身后男子的声音低低的,如同夜风,白玉之回过头,目光平静:“莫言,这么晚了,怎么还不去睡?”

莫言低头说:“公子,莫言见您又来到这里,便想着您又是想起了故人。”

“呵,你到底是了解我的。”白玉之苦笑,“可是主人有了吩咐?”

莫言点头:“的确……”

说着,自衣袖中取出一封信:“这是主人亲笔。”

白玉之展开信笺,凝眉看去,突地双手紧握,将信笺揉成一团。

“主人近来是否过于干涉我的私事了?”白玉之目光冷冷的,盯住莫言,“而他对于我的事,是否也知道的过于详尽了些?”

莫言一怔,白玉之显然话里有话,他惶恐的微微低身:“公子,莫言向来紧守着口风,从不多言。”

“我知道。”白玉之看着他,目光玩味,“那又会是谁呢?”

他转身对着一泓碧水,凉月如冰,夜色浓郁,许久,他才说:“主人要我休掉慕容芜。”

莫言轻轻皱眉:“公子,似乎公子成亲之前,主人便表达过这样的意思,主人并不赞同这门亲事。”

“可他终是再没反对。”白玉之回头看他,“此次,他言语中……十分坚决……”

正说着,忽然听见远处一阵吵闹声。

白玉之抬头看去,心内忽然一紧:“什么声音?”

莫言亦回头看去,只见还阁楼外,天空之上一片红光笼罩。

随之而来的,便是震天的喊叫声:“有刺客……护驾……护驾……”

第3卷 美人如花隔云端 烈火攻心计

“发生了什么?”白玉之惊声道。

莫言摇头:“不知,属下这就去看看。

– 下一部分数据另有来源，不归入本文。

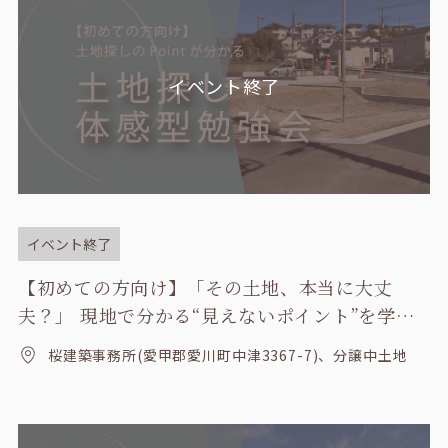
イベント終了
イベント終了
【初めての方向け】「その土地、本当に大丈
夫？」 現地で分かる“見えないポイント”を学ぶ
土地探し勉強会
桜建築事務所(愛甲郡愛川町中津3367-7)、分譲中土地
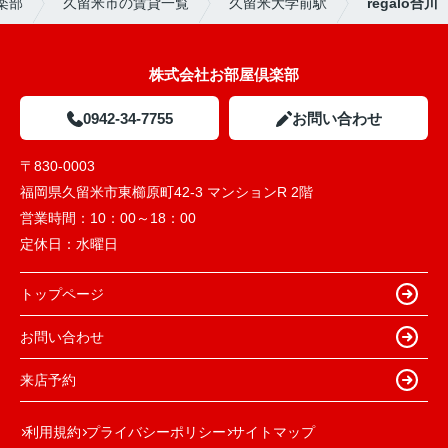
楽部
久留米市の賃貸一覧
久留米大学前駅
regalo合川
株式会社お部屋倶楽部
0942-34-7755
お問い合わせ
〒830-0003
福岡県久留米市東櫛原町42-3 マンションR 2階
営業時間：
10：00～18：00
定休日：
水曜日
トップページ
お問い合わせ
来店予約
利用規約
プライバシーポリシー
サイトマップ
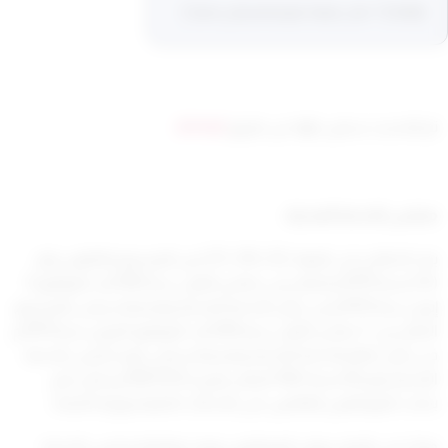
[arm_download item_id="2346"]
تم التحديث سنتين ago عن طريق
ahmad
مجلس الخدمة المدنية،
بعد الاطلاع على المواد (12)، (19)، (37) من المرسوم بالقانون رقم
(15) لسنة 1979م الصادر في جمادى الأولى سنة 1399هـ، الموافق 4
إبريل سنة 1979م في شأن الخدمة المدنية وتعديلاته، وعلى المرسوم
الصادر في 7 جمادى الأولى سنة 1399هـ، الموافق 4 إبريل سنة 1979م
في شأن نظام الخدمة المدنية وتعديلاته، وعلى قرار مجلس الخدمة
المدنية رقم (6) لسنة 1981 الصادر بتاريخ 1981/9/22م بشأن منح
بدلات للموظفين القائمين على الخدمات الطبية بوزارة الصحة،
وبناءً على اقتراح ديوان الموظفين وبعد موافقة مجلس الخدمة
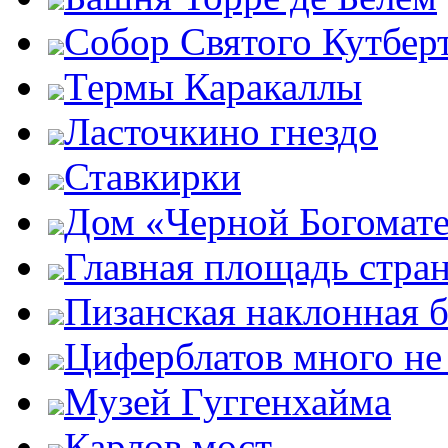
Собор Святого Кутбер
Термы Каракаллы
Ласточкино гнездо
Ставкирки
Дом «Черной Богомат
Главная площадь стра
Пизанская наклонная 
Циферблатов много не
Музей Гуггенхайма
Карлов мост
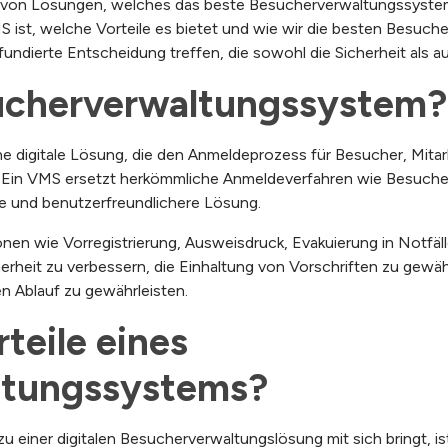
l von Lösungen, welches das beste Besucherverwaltungssystem 
VMS ist, welche Vorteile es bietet und wie wir die besten Bes
undierte Entscheidung treffen, die sowohl die Sicherheit als au
sucherverwaltungssystem?
e digitale Lösung, die den Anmeldeprozess für Besucher, Mita
rt. Ein VMS ersetzt herkömmliche Anmeldeverfahren wie Besuch
ere und benutzerfreundlichere Lösung.
n wie Vorregistrierung, Ausweisdruck, Evakuierung in Notfäl
erheit zu verbessern, die Einhaltung von Vorschriften zu gewäh
en Ablauf zu gewährleisten.
teile eines 
ltungssystems?
zu einer digitalen Besucherverwaltungslösung mit sich bringt, ist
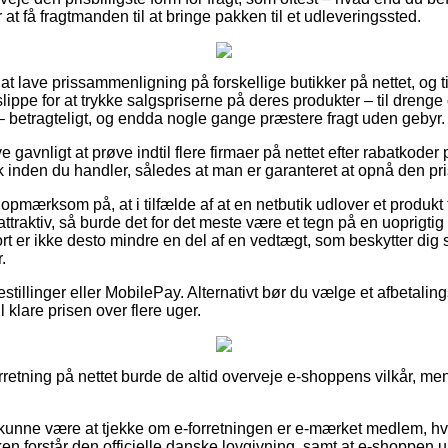
er at få fragtmanden til at bringe pakken til et udleveringssted.
e at lave prissammenligning på forskellige butikker på nettet, og t
ippe for at trykke salgspriserne på deres produkter – til drenge 
 – betragteligt, og endda nogle gange præstere fragt uden gebyr.
ive gavnligt at prøve indtil flere firmaer på nettet efter rabatko
inden du handler, således at man er garanteret at opnå den prisb
opmærksom på, at i tilfælde af at en netbutik udlover et produkt t
traktiv, så burde det for det meste være et tegn på en uoprigtig 
 er ikke desto mindre en del af en vedtægt, som beskytter dig 
.
estillinger eller MobilePay. Alternativt bør du vælge et afbetalingst
il klare prisen over flere uger.
orretning på nettet burde de altid overveje e-shoppens vilkår, men
unne være at tjekke om e-forretningen er e-mærket medlem, hv
ken forstår den officielle danske lovgivning, samt at e-shoppen 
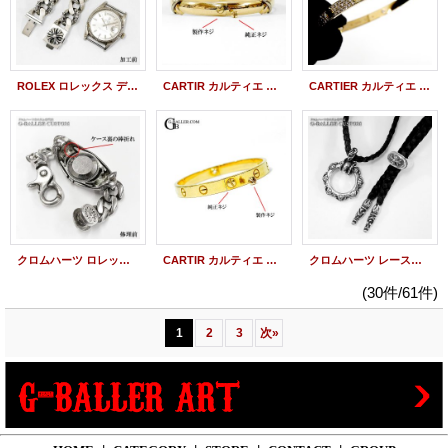
ROLEX ロレックス デイデイト 1803 CHROME HEARTS クロムハーツ ウォッチブレスレット 取付加工
CARTIR カルティエ トリニティ ブレスレット ネジ 製作 K18 ゴールド WG/PG/YG
CARTIER カルティエ ラブブレス YG 洗浄 クリーニング（アフターダイヤ製品）
クロムハーツ ロレックス ウォッチケース 棒折れ 修理
CARTIR カルティエ ラブブレス ネジ 製作 K18 ゴールド WG/PG/YG
クロムハーツ レースストッパー 取り付け レザーブレイド 革紐 パーツ取付
(30件/61件)
1
2
3
次
»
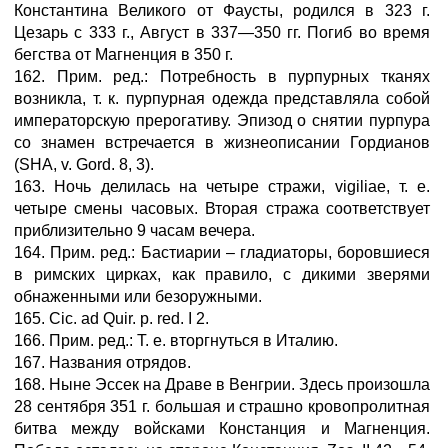
Константина Великого от Фаусты, родился в 323 г.
Цезарь с 333 г., Август в 337—350 гг. Погиб во время
бегства от Магненция в 350 г.
162. Прим. ред.: Потребность в пурпурных тканях
возникла, т. к. пурпурная одежда представляла собой
императорскую прерогативу. Эпизод о снятии пурпура
со знамен встречается в жизнеописании Гордианов
(SHA, v. Gord. 8, 3).
163. Ночь делилась на четыре стражи, vigiliae, т. е.
четыре смены часовых. Вторая стража соответствует
приблизительно 9 часам вечера.
164. Прим. ред.: Бастиарии – гладиаторы, боровшиеся
в римских цирках, как правило, с дикими зверями
обнаженными или безоружными.
165. Cic. ad Quir. p. red. I 2.
166. Прим. ред.: Т. е. вторгнуться в Италию.
167. Названия отрядов.
168. Ныне Эссек на Драве в Венгрии. Здесь произошла
28 сентября 351 г. большая и страшно кровопролитная
битва между войсками Констанция и Магненция.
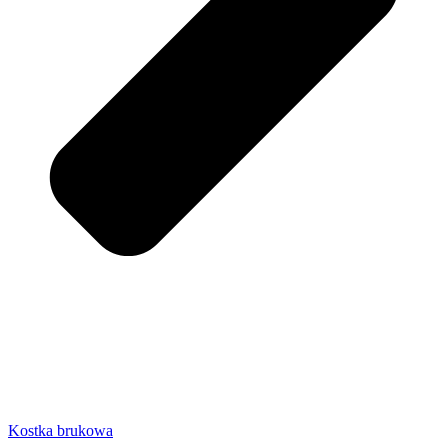
Kostka brukowa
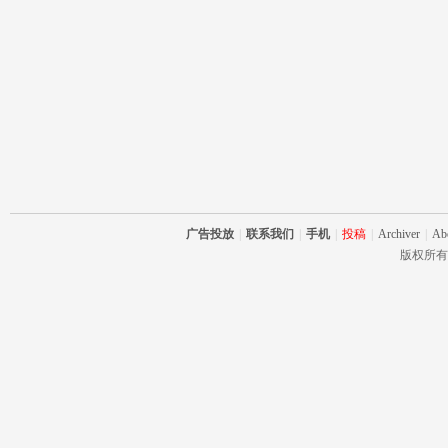
Fa
广告投放
|
联系我们
|
手机
|
投稿
|
Archiver
|
Ab
版权所有 RC
ns|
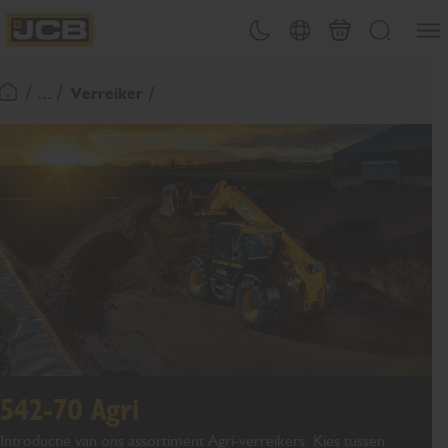
OVERSLAAN
Menu
Thema omschakelen
Landenkiezer
Mand
Zoeken
NAAR
JCB Homepage
INHOUD
/ ... /
Verreiker
Terugkeer naar startpagina
542-70 Agri
Introductie van ons assortiment Agri-verreikers. Kies tussen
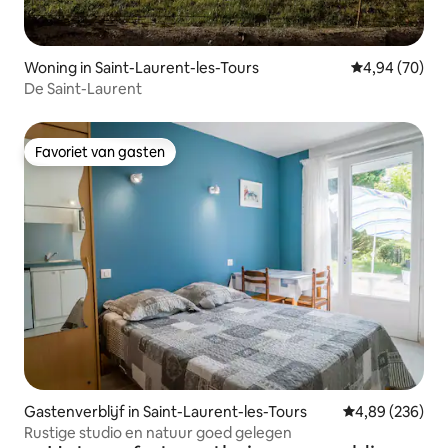
Woning in Saint-Laurent-les-Tours
Gemiddelde be
4,94 (70)
De Saint-Laurent
Favoriet van gasten
Favoriet van gasten
Gastenverblijf in Saint-Laurent-les-Tours
Gemiddelde beo
4,89 (236)
Rustige studio en natuur goed gelegen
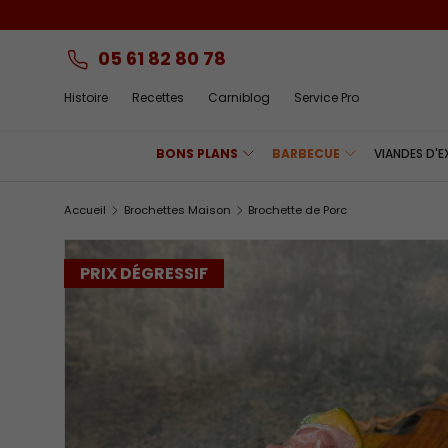
is Grillades
Aller au contenu
05 61 82 80 78
Histoire
Recettes
Carniblog
Service Pro
BONS PLANS
BARBECUE
VIANDES D'
Accueil
Brochettes Maison
Brochette de Porc
PRIX DÉGRESSIF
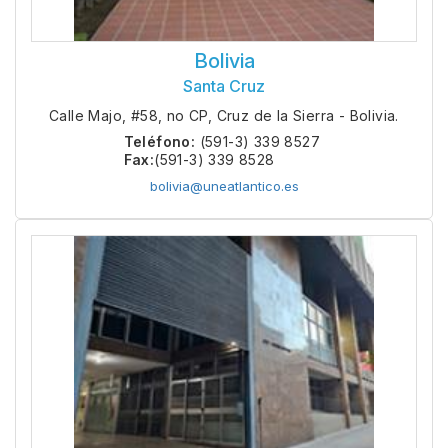
Bolivia
Santa Cruz
Calle Majo, #58, no CP, Cruz de la Sierra - Bolivia.
Teléfono:
(591-3) 339 8527
Fax:
(591-3) 339 8528
bolivia@uneatlantico.es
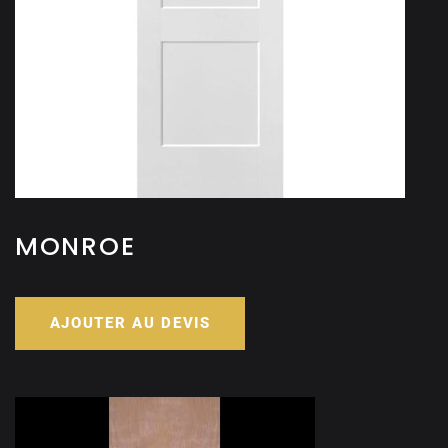
MONROE
AJOUTER AU DEVIS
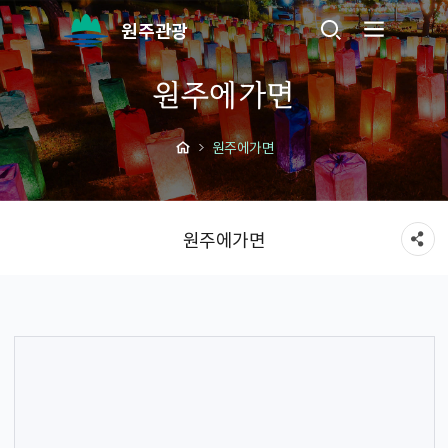
원주관광
원주에가면
원주에가면
원주에가면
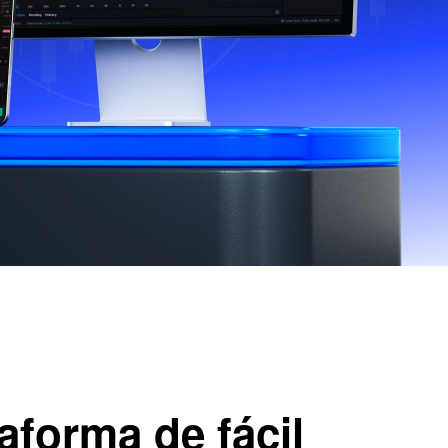
aforma de fácil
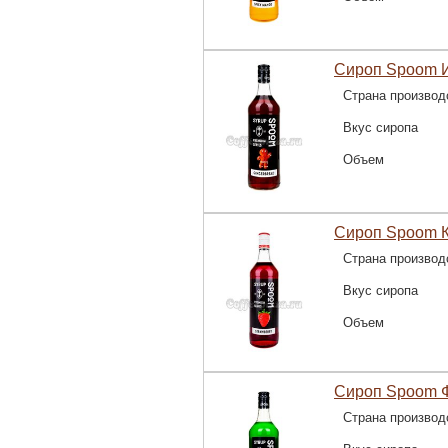
Сироп Spoom 
Страна производ
Вкус сиропа
Объем
Сироп Spoom К
Страна производ
Вкус сиропа
Объем
Сироп Spoom Ф
Страна производ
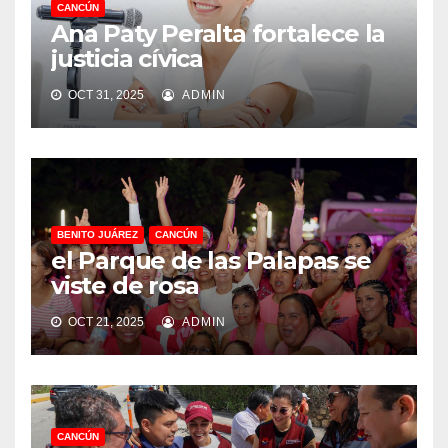
CANCÚN
Ana Paty Peralta fortalece la
justicia cívica
OCT 31, 2025
ADMIN
BENITO JUÁREZ
CANCÚN
el Parque de las Palapas se
viste de rosa
OCT 21, 2025
ADMIN
CANCÚN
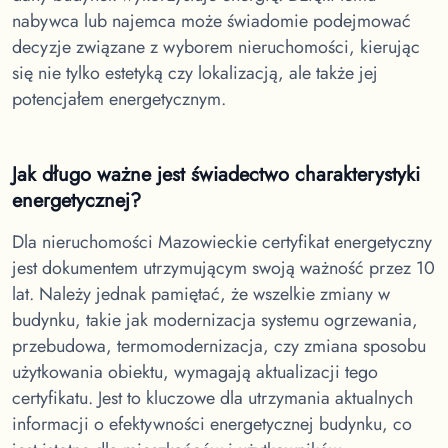
nabywca lub najemca może świadomie podejmować
decyzje związane z wyborem nieruchomości, kierując
się nie tylko estetyką czy lokalizacją, ale także jej
potencjałem energetycznym.
Jak długo ważne jest świadectwo charakterystyki
energetycznej?
Dla nieruchomości Mazowieckie
certyfikat energetyczny
jest dokumentem utrzymującym swoją ważność przez 10
lat. Należy jednak pamiętać, że wszelkie zmiany w
budynku, takie jak modernizacja systemu ogrzewania,
przebudowa, termomodernizacja, czy zmiana sposobu
użytkowania obiektu, wymagają aktualizacji tego
certyfikatu. Jest to kluczowe dla utrzymania aktualnych
informacji o efektywności energetycznej budynku, co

”

白玉之跟着莫言一同冲出还阁楼。

万籁俱静中,府中陷入一场诡异的红光之中。

是火把还是冲天烈火?为何近来,白家便和火结下了冤?!

白府满满一池湖水,飘荡着七零八乱的荷花瓣儿。

“公子……是宁书房!陛下在那里!”莫言惊恐万分。

而白玉之亦加快了脚步,叫喊声、刀剑声倏然融入阴沉的夜色。

整个白府,虽然飞檐雕阁,回廊九曲,但守卫并不算森严,天子移驾至此,本便十分危险。

“公子,宁书房起火了,有刺客。”一个家丁见到白玉之急匆匆的说,白玉之只是不语,疾步向着宁书房走去。

忽然,眼前一道明光晃过,白玉之眼光一烁,月色于眼底成冰,来人一刀劈向白玉之,白玉之侧身闪开,莫言拔剑而至,挡在白玉之身前:“公子先走。”

白玉之心中疑惑,为何会突然来了刺客,为何宁书房会起火?

他冲到宁书房门前,滔天大火已经照亮了整片夜空。

“救火……快救火……”

巨大的叫喊声,伴随着喊杀声。

白玉之白衣翩翩,夜风火海中,显得尤其突兀。

他冲到宁书房窗边,烧焦的气味儿令他修眉微蹙,滚滚浓烟,便如醉胭馆的大火一般,阴谋的味道渐渐明显了……

他企图推开门窗,却发现门窗已被封死。

果然是有人刻意纵火!

所有门窗都是被实心粗木条封死,如此浩大的工程,却可令整个白府神不知鬼不觉,可见对方是用极了心的。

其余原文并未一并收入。